Selected extract:

"""

The Handbook is directed to all transport and mobility providers that are active in any of the various aspects of transportation. These entities include public transportation providers, transportation infrastructure providers, various urban mobility and transport service operators (e.g carpooling, shared micromobility etc.), providers of digital mobility applications, startups and companies in the field of intelligent transportation, parking, fleet management, Mobility as a Services (MaaS) and more.

These providers collect large volumes of data such as departure point, destination, and mode choice, to optimize and enhance their services. In addition, this data can be used for secondary purposes, such as profiling and statistical learning of travel habits and users’ behavior.

Under the Israeli Privacy Regime, notice is required prior to the collection of personal data and the notice must disclose the purpose for which this information is being provided and to whom this information will be passed, or let the user know that providing his information depend on this will and agreement. Information collected must only be used for the purposes for which it was collected. Databases need to be registered at the “Israeli Registrar of Databases”, and secured in accordance with the Protection of Privacy Regulations (Data Security). The more sensitive the data collected into the database, the more stringent are the data security requirements. Subject to certain conditions, an individual has the right to access and correct the data collected.

The Handbook’s specific recommendations for dealing with the particular data privacy risks associated with the use of Big Data by transport and mobility providers, are as following:

  • Accountability” – transport and mobility providers must take organizational, technological, and legal steps to improve their level of responsibility and commitment to reducing the consequences of its use of technology on the privacy of users.
  • Data Privacy Officer (DPO) – every company should appoint a dedicated DPO, which is different form Data Security Officer (DSO) or similar officer.
  • Privacy Impact Assessments should be undertaken in advance of the use of technology to assess and mitigate any possible data privacy risks.
  • Privacy by Design (PBD) and the concept of Privacy by Default should be incorporated. These advocate optimal protection of privacy, reduced data collection and processing of information to the minimum necessary, already from the early planning stage and throughout the life cycle of data collection and its use.

"""

Source information:
"""

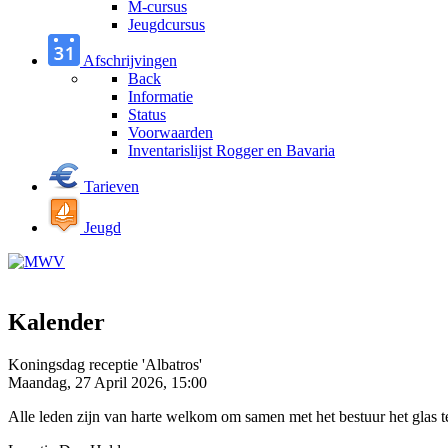
M-cursus
Jeugdcursus
Afschrijvingen
Back
Informatie
Status
Voorwaarden
Inventarislijst Rogger en Bavaria
Tarieven
Jeugd
Kalender
Koningsdag receptie 'Albatros'
Maandag, 27 April 2026, 15:00
Alle leden zijn van harte welkom om samen met het bestuur het glas t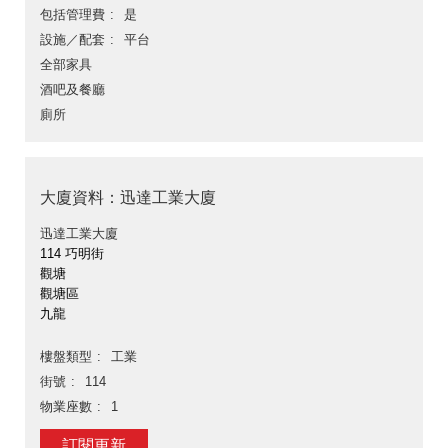
包括管理費
是
設施／配套
平台
全部家具
酒吧及餐廳
廁所
大廈資料：迅達工業大廈
迅達工業大廈
114 巧明街
觀塘
觀塘區
九龍
樓盤類型
工業
街號
114
物業座數
1
訂閱更新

"""

To-do item: Translate this sentence from the transport privacy handbook excerpt into French: "Information collected must only be used for the purposes for which it was collected."

Output of the task: Les informations collectées ne doivent être utilisées qu'aux fins pour lesquelles elles ont été collectées.